Seriously: I have three text editors in the lower four icons of my iPad (four if the ssh client counts): one to have the important work thing open (Editorial), another with my personal note folder (1Write) and yet another for just typing text quickly (iA Writer), jotting quick lists, etc. The "office girlfriend" will often grab my iPad during a meeting to tell me something in private or start writing down notes, and she knows she's only allowed to open the third one.

Startup-er folk: pay attention to "enhanced Markdown editors" like Editorial (good inline preview) and 1Write (decent to see an entire folder at once, much like the Evernote UI), not to mention the "todo.txt" category. Make comparable desktop clients (so I don't have to muck about in Sublime Text or Notepad++ trying to reproduce the folder view situation).

Sell the world the beauty of plain text, including budding formats like todo.txt and the kind of YAML+markdown that static blog generators use.

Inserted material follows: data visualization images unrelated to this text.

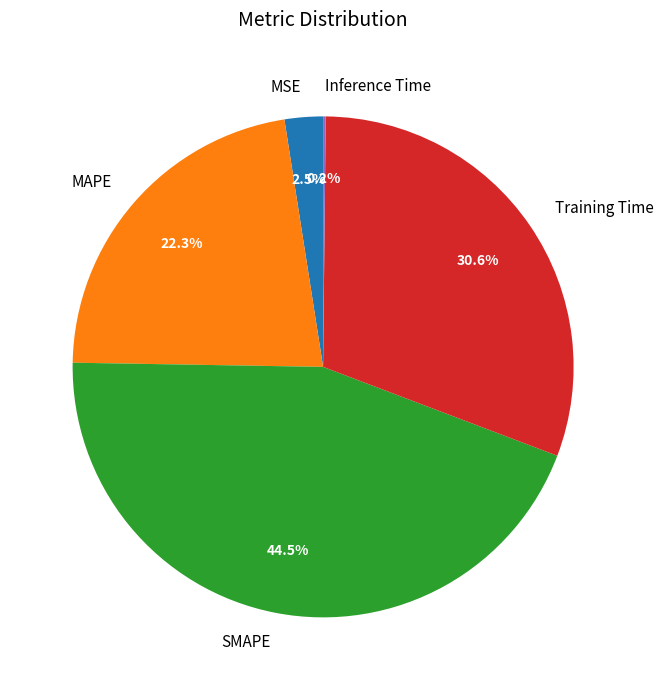

To the nearest percent, what is the difference between the largest and smallest slice percentages?

44%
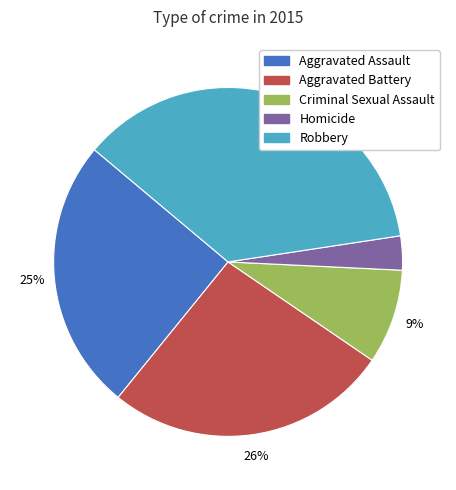

What is the smallest slice in the pie chart?

Homicide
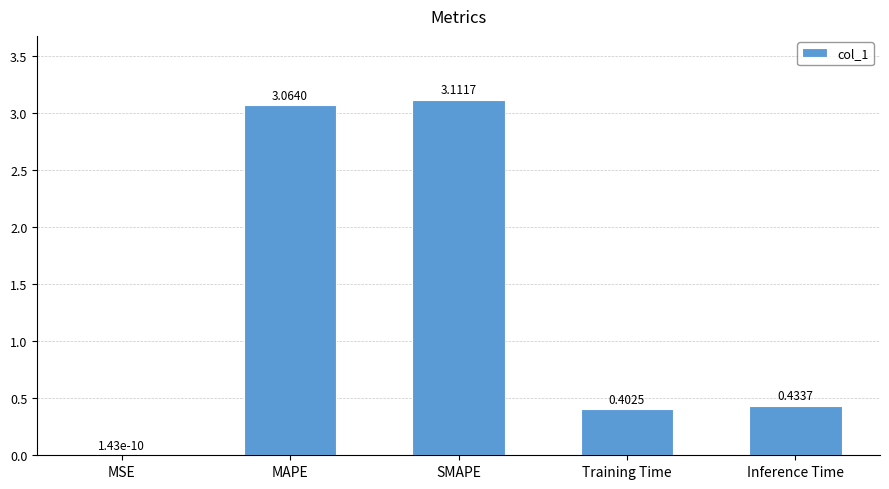

At which label is the value closest to 1?

Inference Time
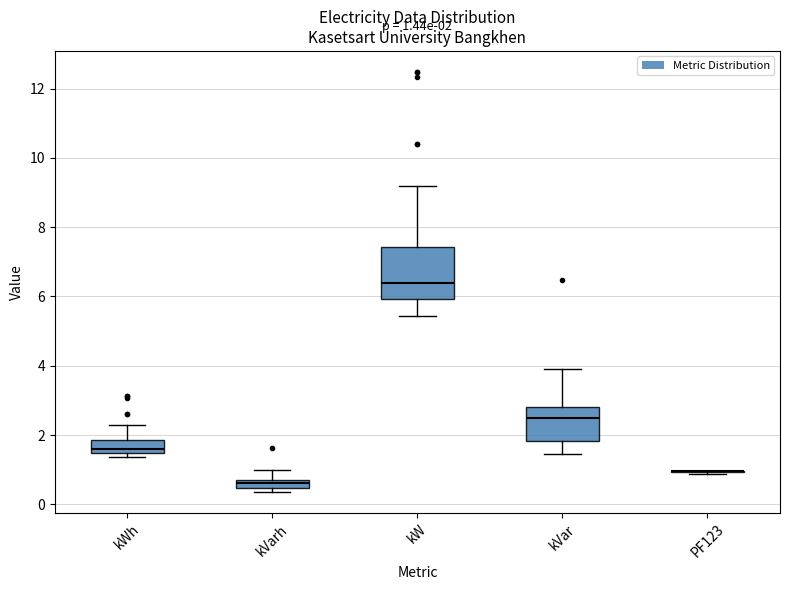

Comparing the boxes themselves (not the whiskers), which one is the tallest?

kW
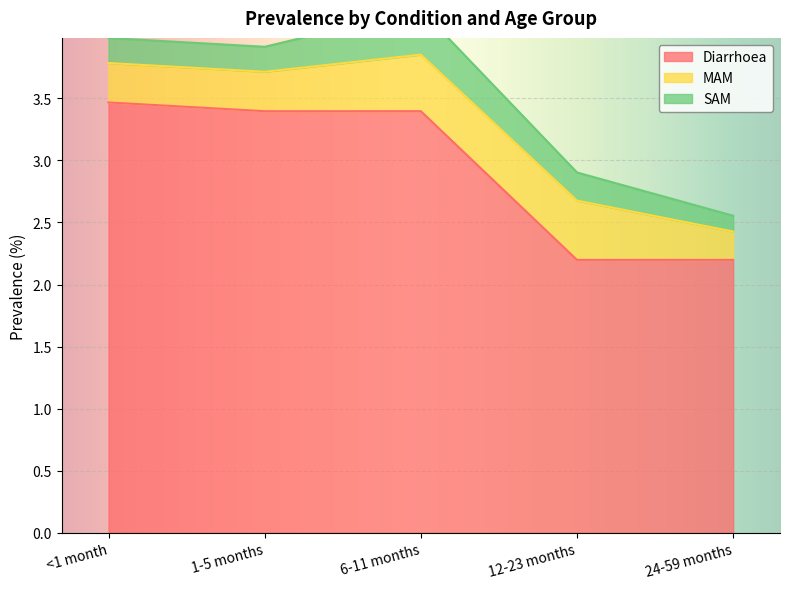

Does the chart display data point markers on the line(s)?

No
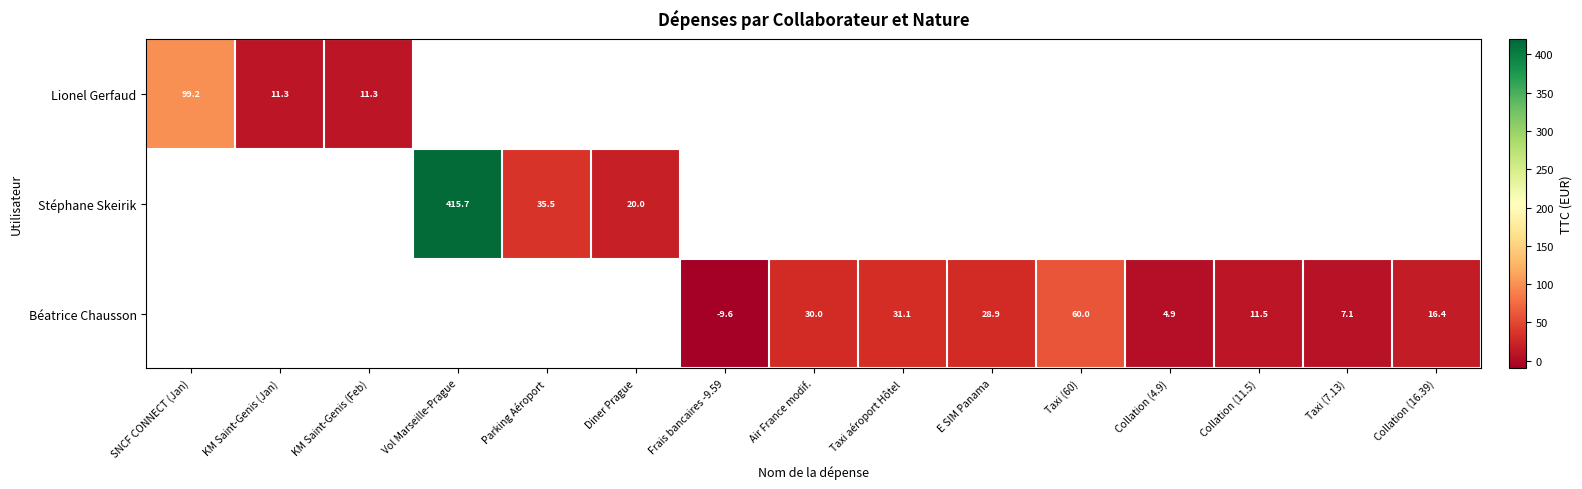

Is it true that Lionel Gerfaud equals 17.6 at KM Saint-Genis (Jan)?

False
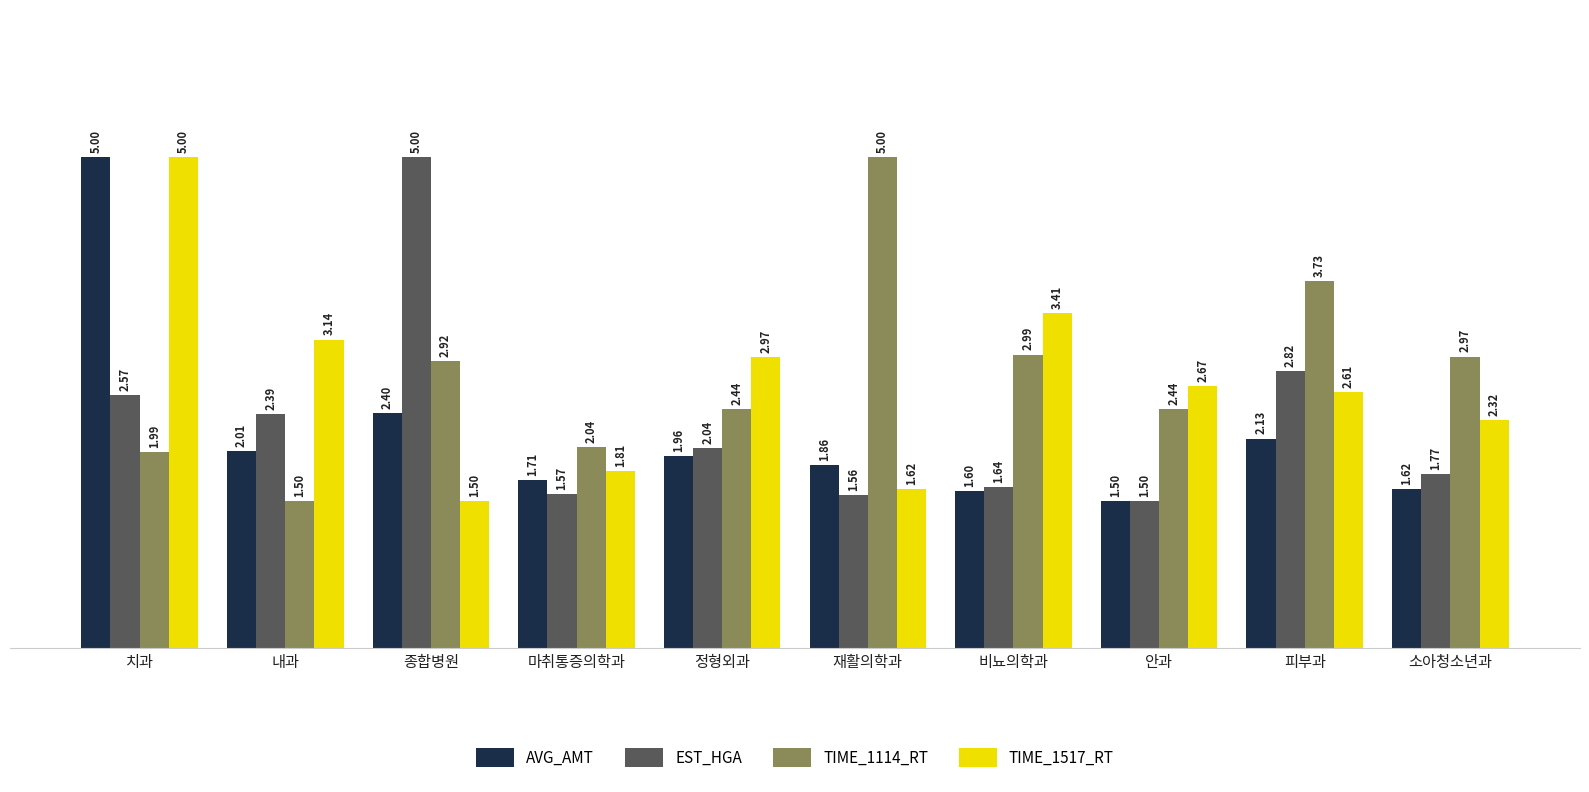

At how many categories does at least one series exceed 3?

6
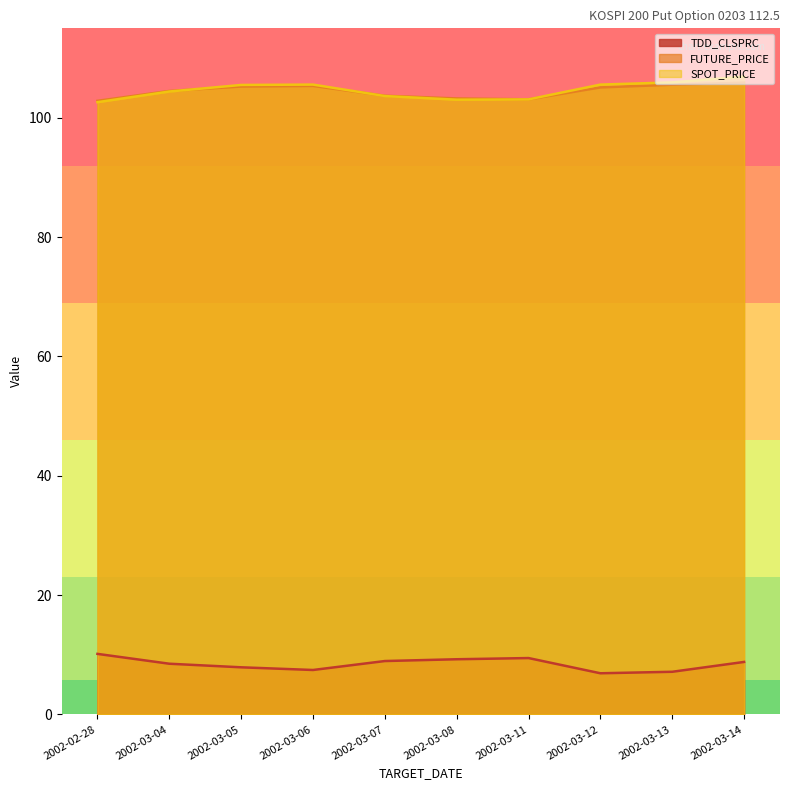

Is it true that FUTURE_PRICE equals 105.1 at 2002-03-12?

True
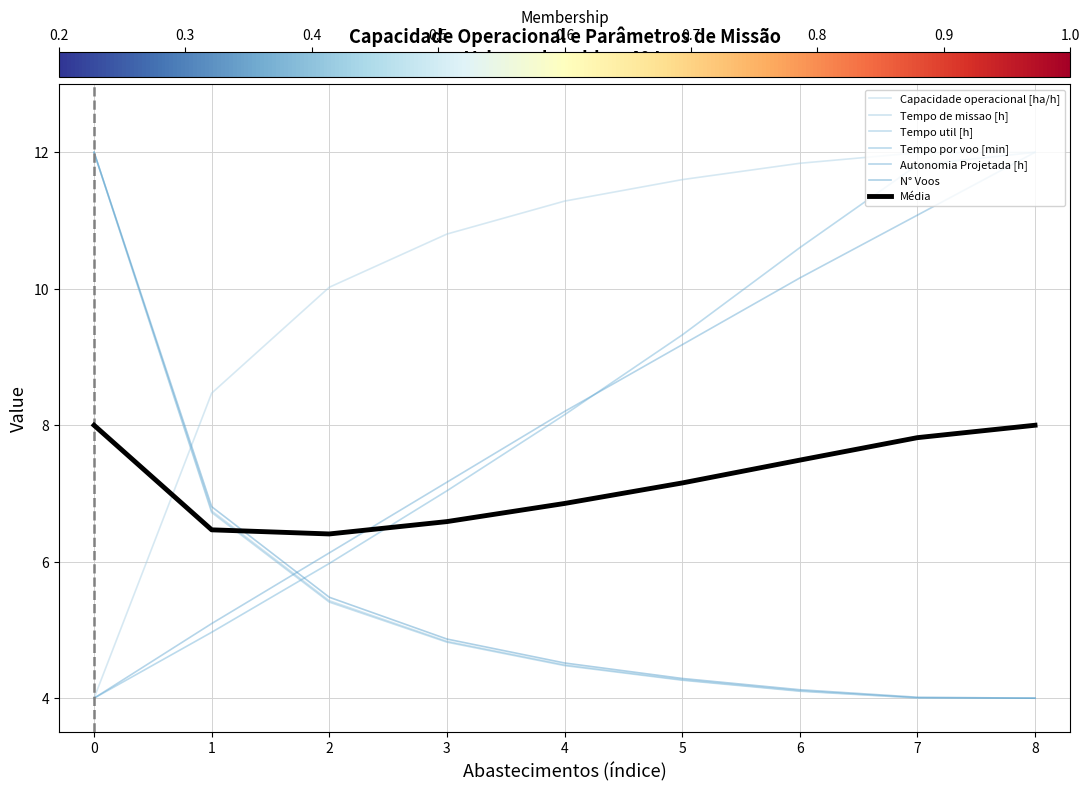

True or false: Tempo de missao [h] has a value of 6.7 at 1.

True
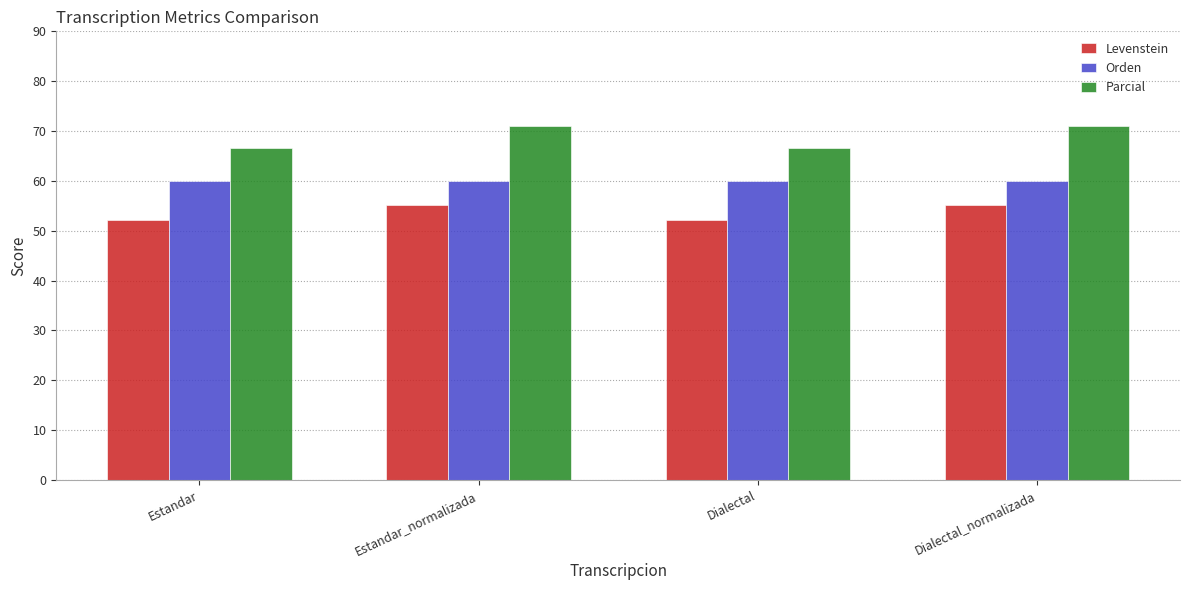

What position from the left is Estandar?

1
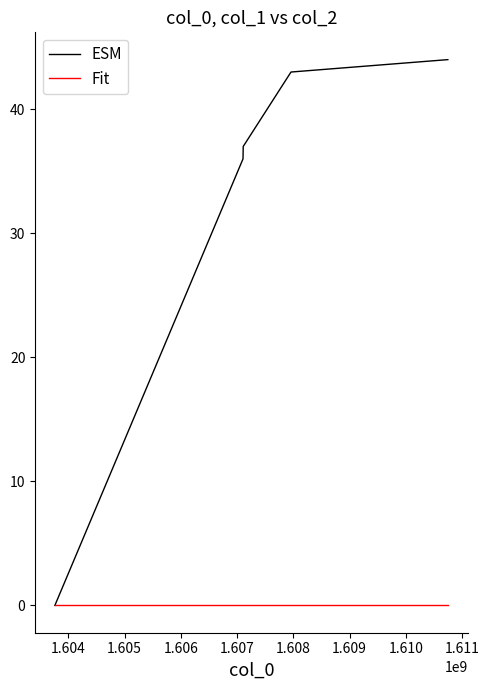

What is the highest value of the ESM series?

44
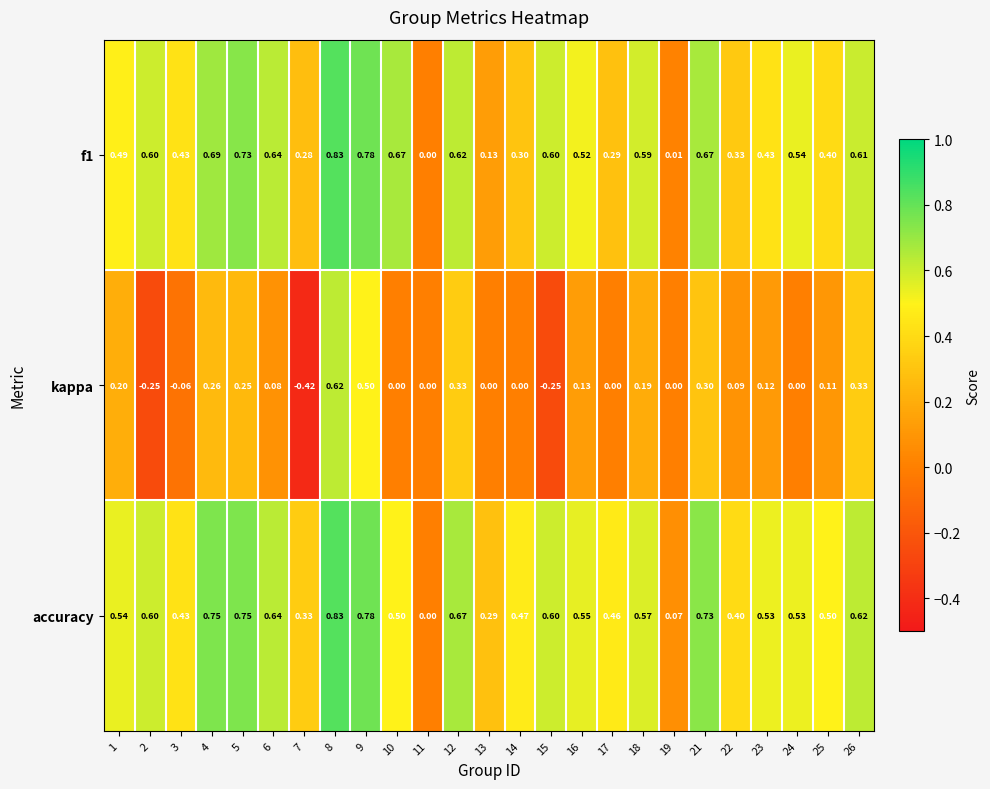

At which category is the sum across all series the highest?

8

(When I was young and very abstract/naïve, I dreamed of starting a company to sell custom DSLs. But this is the next best thing: develop text-based DSLs for tagging, todo lists, meeting notes, etc -- readable-but-standardisable standards like Markdown. Make great UIs, make them multi platform.)

1 comments

I love Dropbox, but is it a platform for an investment-worthy business? Anecdotally, I know a lot of people that have a free account that's completely full and have no intention of paying $99 a year and would probably need to have their password re-emailed to them. I agree that there are potential (and actual) great apps, but this kind of onboarding experience restricts the audience greatly.